## Work order
From the entries below, output the line with "middle tip: (366, 139)" and each following line up to and including the line with "wrist: (437, 180)", exactly as written.

[Body or hand keypoint data]
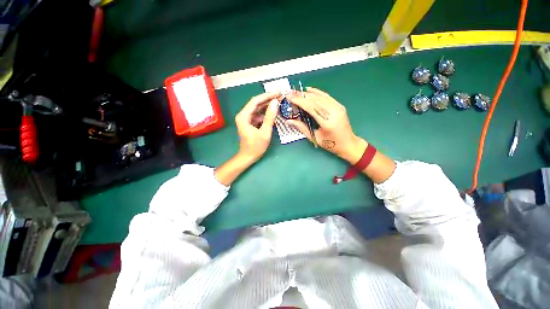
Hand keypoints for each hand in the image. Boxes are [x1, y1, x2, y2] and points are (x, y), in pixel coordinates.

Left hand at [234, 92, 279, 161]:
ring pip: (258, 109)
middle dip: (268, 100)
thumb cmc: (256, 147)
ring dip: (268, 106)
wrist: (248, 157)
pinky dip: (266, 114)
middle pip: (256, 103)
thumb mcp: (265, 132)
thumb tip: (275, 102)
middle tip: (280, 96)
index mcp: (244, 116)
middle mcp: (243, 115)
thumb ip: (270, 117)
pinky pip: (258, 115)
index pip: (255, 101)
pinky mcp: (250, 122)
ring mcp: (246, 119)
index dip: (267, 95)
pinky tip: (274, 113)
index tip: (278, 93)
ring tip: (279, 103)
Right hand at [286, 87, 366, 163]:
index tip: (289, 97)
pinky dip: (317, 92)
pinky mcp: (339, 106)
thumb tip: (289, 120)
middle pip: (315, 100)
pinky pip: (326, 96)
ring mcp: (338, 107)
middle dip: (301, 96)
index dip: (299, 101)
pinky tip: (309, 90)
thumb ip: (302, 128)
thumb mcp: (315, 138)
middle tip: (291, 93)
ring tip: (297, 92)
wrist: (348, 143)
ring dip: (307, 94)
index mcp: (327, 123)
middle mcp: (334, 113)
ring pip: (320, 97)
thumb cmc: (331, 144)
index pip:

---

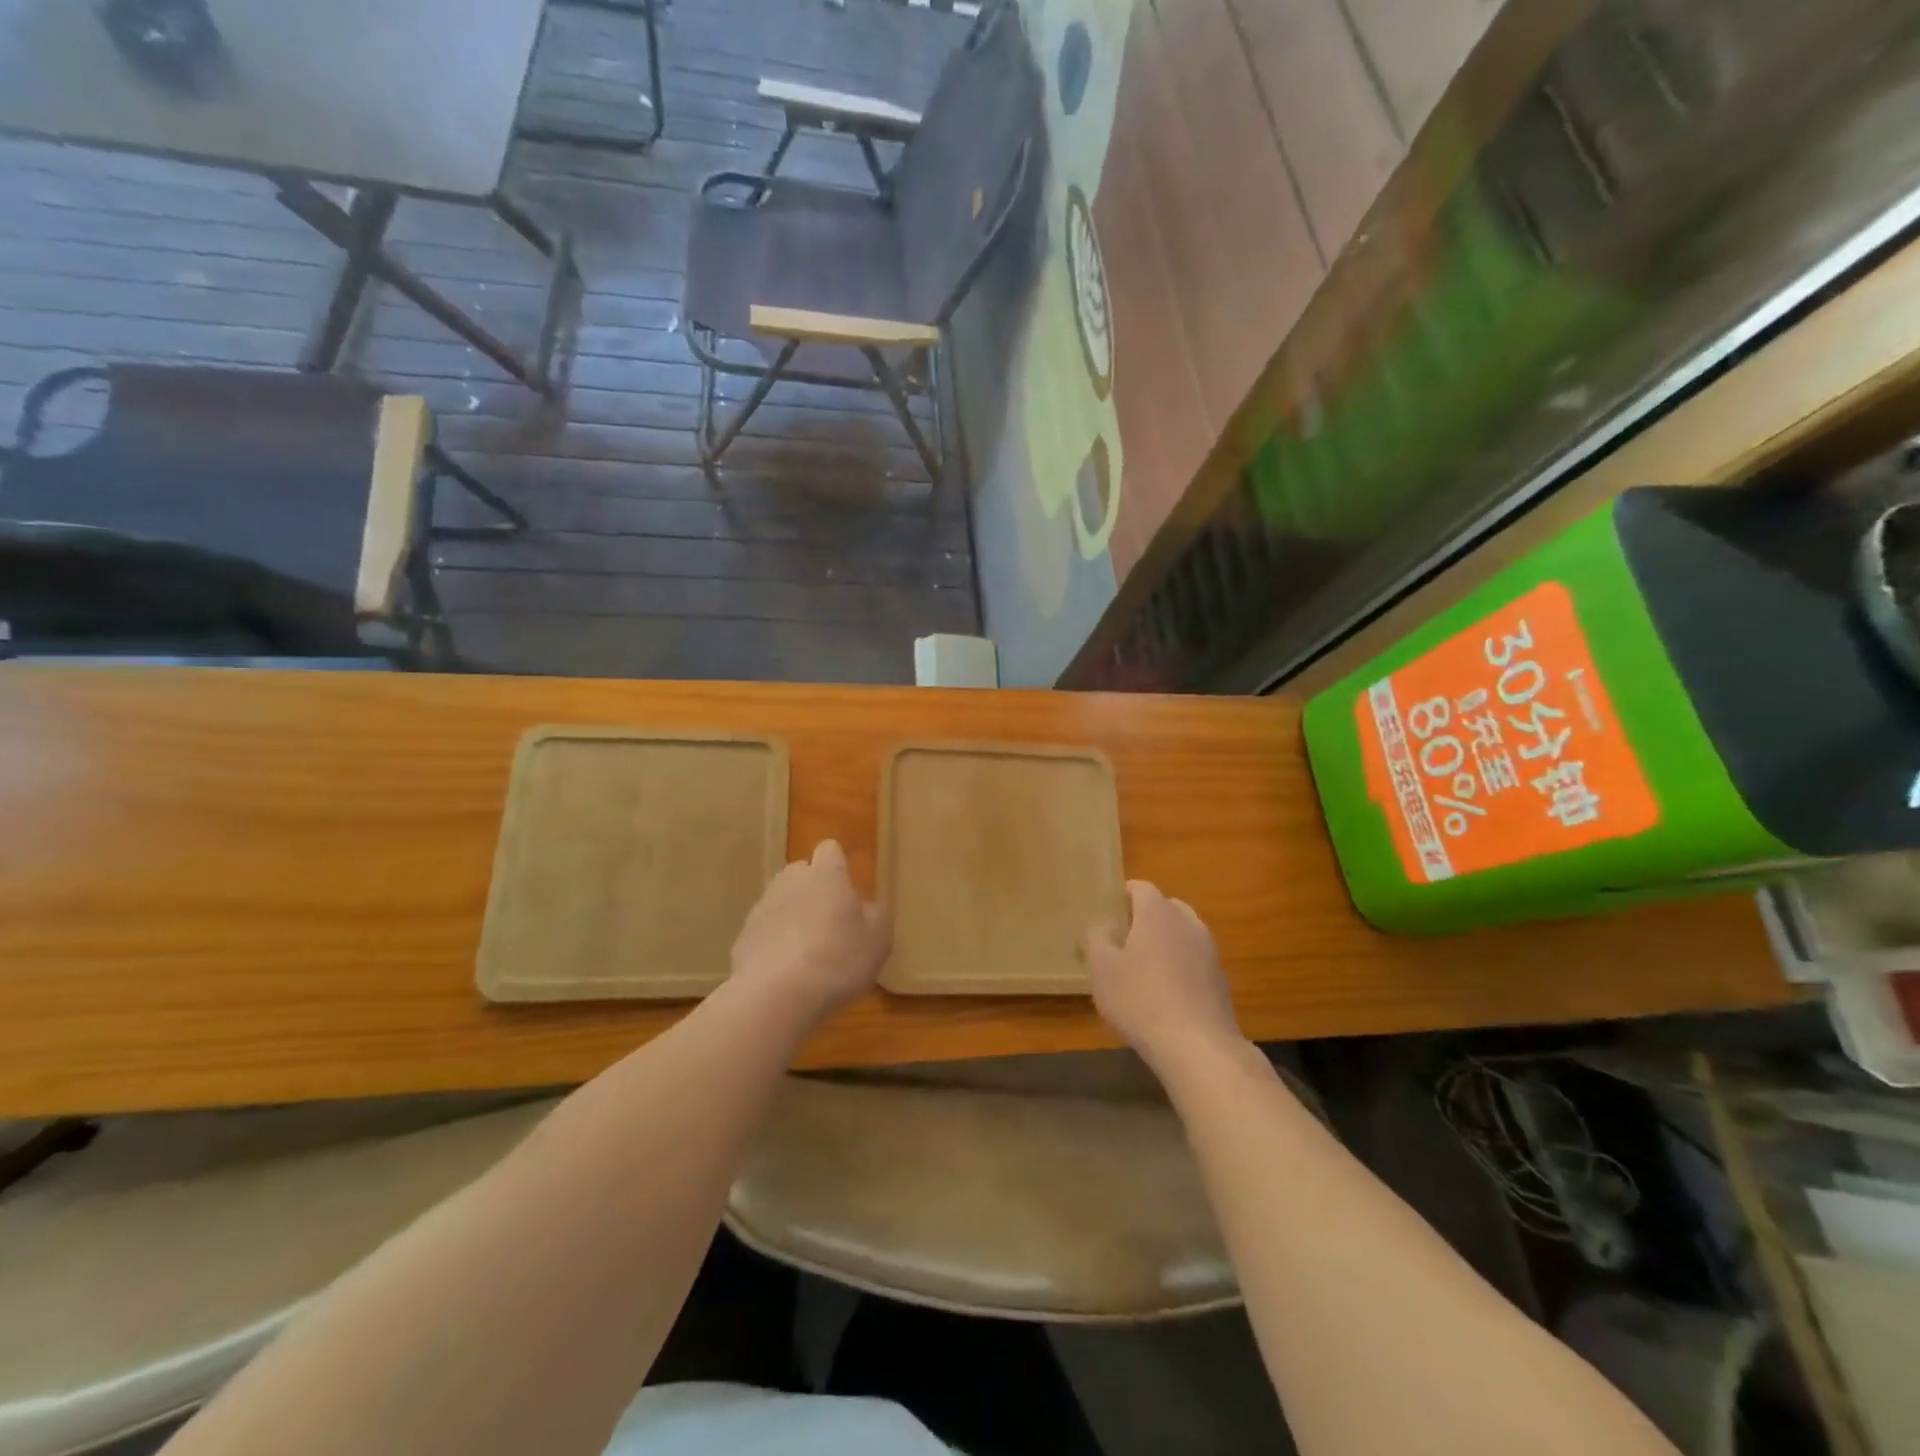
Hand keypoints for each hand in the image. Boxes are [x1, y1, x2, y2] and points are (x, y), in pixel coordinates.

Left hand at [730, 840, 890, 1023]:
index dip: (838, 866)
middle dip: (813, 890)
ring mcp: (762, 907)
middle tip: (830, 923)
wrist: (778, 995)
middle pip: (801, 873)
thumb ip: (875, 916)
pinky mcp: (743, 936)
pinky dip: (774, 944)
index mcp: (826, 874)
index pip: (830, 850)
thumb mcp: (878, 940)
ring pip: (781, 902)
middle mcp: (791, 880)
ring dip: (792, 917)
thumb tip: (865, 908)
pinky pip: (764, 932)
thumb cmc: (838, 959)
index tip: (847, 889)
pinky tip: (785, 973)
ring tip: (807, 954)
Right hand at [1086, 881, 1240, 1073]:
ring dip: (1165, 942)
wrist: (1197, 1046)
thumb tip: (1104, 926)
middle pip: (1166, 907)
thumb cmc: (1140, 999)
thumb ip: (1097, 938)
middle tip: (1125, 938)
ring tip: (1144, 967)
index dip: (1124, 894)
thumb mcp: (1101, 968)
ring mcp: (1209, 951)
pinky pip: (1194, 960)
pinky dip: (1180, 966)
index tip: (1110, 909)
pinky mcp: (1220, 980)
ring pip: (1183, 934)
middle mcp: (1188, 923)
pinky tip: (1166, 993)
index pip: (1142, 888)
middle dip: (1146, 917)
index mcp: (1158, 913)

* * *

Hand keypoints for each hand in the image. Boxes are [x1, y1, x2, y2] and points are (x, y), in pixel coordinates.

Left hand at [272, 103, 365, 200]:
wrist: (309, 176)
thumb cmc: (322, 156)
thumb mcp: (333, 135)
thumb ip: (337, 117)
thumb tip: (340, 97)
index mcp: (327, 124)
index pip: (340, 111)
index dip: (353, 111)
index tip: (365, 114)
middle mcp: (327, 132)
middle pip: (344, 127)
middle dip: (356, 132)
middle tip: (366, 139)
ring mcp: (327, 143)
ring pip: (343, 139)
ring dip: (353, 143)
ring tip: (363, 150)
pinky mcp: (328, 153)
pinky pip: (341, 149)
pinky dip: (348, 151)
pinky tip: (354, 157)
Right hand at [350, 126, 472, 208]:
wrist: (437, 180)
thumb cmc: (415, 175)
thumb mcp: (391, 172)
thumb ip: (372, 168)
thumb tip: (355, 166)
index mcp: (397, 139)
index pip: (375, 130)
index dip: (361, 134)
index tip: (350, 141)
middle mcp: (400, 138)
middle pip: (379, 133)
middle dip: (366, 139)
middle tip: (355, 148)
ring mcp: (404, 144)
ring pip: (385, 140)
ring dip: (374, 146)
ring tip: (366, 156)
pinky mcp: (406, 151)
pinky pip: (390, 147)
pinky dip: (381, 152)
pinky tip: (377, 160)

## Answer to this exercise
middle tip: (366, 139)
ring mcp: (327, 143)
ring pip: (343, 139)
ring dip: (353, 143)
ring tip: (363, 150)
pinky mcp: (328, 153)
pinky pip: (341, 149)
pinky dip: (348, 151)
pinky tip: (354, 157)
Right hand at [350, 126, 472, 208]:
wrist: (437, 180)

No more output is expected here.